Who doesn’t like sweets? Evolutionarily speaking, our brains are hard-wired to find and consume the most caloric-dense foods—which in many cases are high in sugar. However, we now live in a society where food is widely available to most, so we no longer need sugary foods to maintain daily activities. In fact, we know our bodies suffer from eating too much sugar, but we still go for that second scoop of ice cream, that third cookie after dinner, anyway.
According to a study published in 2014, consuming too much added sugar leads to high blood pressure, inflammation, obesity, diabetes, and fatty liver disease, effects which are all linked to increased risk for heart attack and stroke. The natural question that arises, then, is whether it’ is possible for us to satisfy our sugar cravings without negatively affecting our health. Thanks to advances in chemistry, that answer is yes! The two sweeteners that we choose to use at BUBLUV® to deliver delicious boba without compromising health are monk fruit and erythritol.
What is monk fruit?
Monk fruit is a small, round fruit grown in Southeast Asia that contains a special type of sugar compound called mogroside. When monk fruit juices are concentrated, we can extract the mogrosides, and the resulting sweetness level is 250 times stronger than regular sugar. Also, because of how mogrosides pass through our digestive system, monk fruit extract has a zero on the glycemic index with no carbs and no calories, so it won’t spike our blood sugar. In fact, research has even shown that mogrosides can lower blood sugar by activating a protein in charge of the energy balance in our bodies. Mogrosides also have antioxidant and anti-inflammatory benefits, as they can reduce the concentration of free radicals (by-products of our bodies’ metabolic processes that can cause inflammatory diseases like Alzheimer’s, asthma, and various cancers) and inhibit the release of inflammatory factors.

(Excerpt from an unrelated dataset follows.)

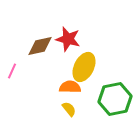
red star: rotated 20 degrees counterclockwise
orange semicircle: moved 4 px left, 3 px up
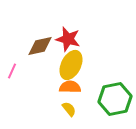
yellow ellipse: moved 13 px left, 2 px up
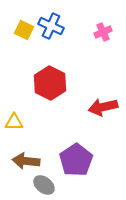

Of course, this doesn’t mean there are no downsides to monk fruit. Like most non-traditional sweeteners, monk fruit leaves a slight aftertaste. Also, because of how intensely sweet it is, we only need a fraction of what we would usually use in regular sugar to achieve the desired sweetness level. This means if we were to use it at home, it would be very difficult to control the portion size when using it in its pure form—we would need some extremely tiny spoons. Moreover, monk fruit is picky about the surrounding climate and hard to grow, so it can be expensive compared to other sugar substitutes.
What is erythritol?
Erythritol is a sweetener found naturally in fruits and veggies that’s been used since the 1990s. It’s a sugar alcohol—a modified form of carbs—that stimulates the sweet taste receptors on our tongues with zero on the glycemic index and no blood sugar spikes. This is due to how erythritol passes through our body: it’ is absorbed so quickly into our blood that it doesn’t even get the chance to be converted into energy. Because erythritol is a type of carbohydrate, though, it’s not completely calorie-free, but at 0.2 calories per gram (vs 4 calories per gram for regular sugar), it’s very close. Additionally, erythritol can’t be metabolized by the bacteria in our mouths, so we don’t have to worry about the cavities that might come with our sweet tooth.

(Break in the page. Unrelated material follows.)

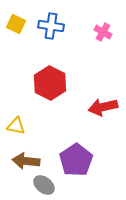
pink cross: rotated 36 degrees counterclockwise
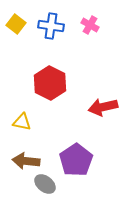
yellow square: rotated 12 degrees clockwise
pink cross: moved 13 px left, 7 px up
yellow triangle: moved 6 px right, 4 px up
gray ellipse: moved 1 px right, 1 px up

The main concern people have with erythritol is its impact on digestion. Sugar alcohols have the reputation of causing gastrointestinal problems like bloating or nausea, but in the doses found in normal food products, this effect is negligible. In a protein bar, for example, there are usually around 10 grams or less of erythritol added, and it takes 0.66 grams per kilogram of body weight for males and 0.8 grams for females for any issues to occur. To do some quick math, you would have to weigh less than 15 kilograms (33 pounds) before sugar alcohols could negatively affect your digestive system. Moreover, erythritol is shown to affect us much less than most other types of sugar alcohols. In a study published on Nature that compared the digestive effects of sugar alcohols with table sugar, participants experienced significantly fewer symptoms when consuming erythritol compared to xylitol, if at all (20 and 35 grams of erythritol didn’t even affect most participants).
To summarize, sugar substitutes can be a good option for us to satisfy our sweet tooth without having to worry about the adverse health consequences of sugar. At BUBLUV®, we’ve tried countless recipes with the help of our food scientists and decided on a blend of monk fruit and erythritol that tastes delicious and has no weird aftertaste. We also have measures to control the amount of monk fruit and erythritol added, so you don’t have to research the different forms of monk fruit extract to use at home or calculate your erythritol intake with distress. Lightly sweet and delicious, now you can enjoy boba tea guilt and worry-free!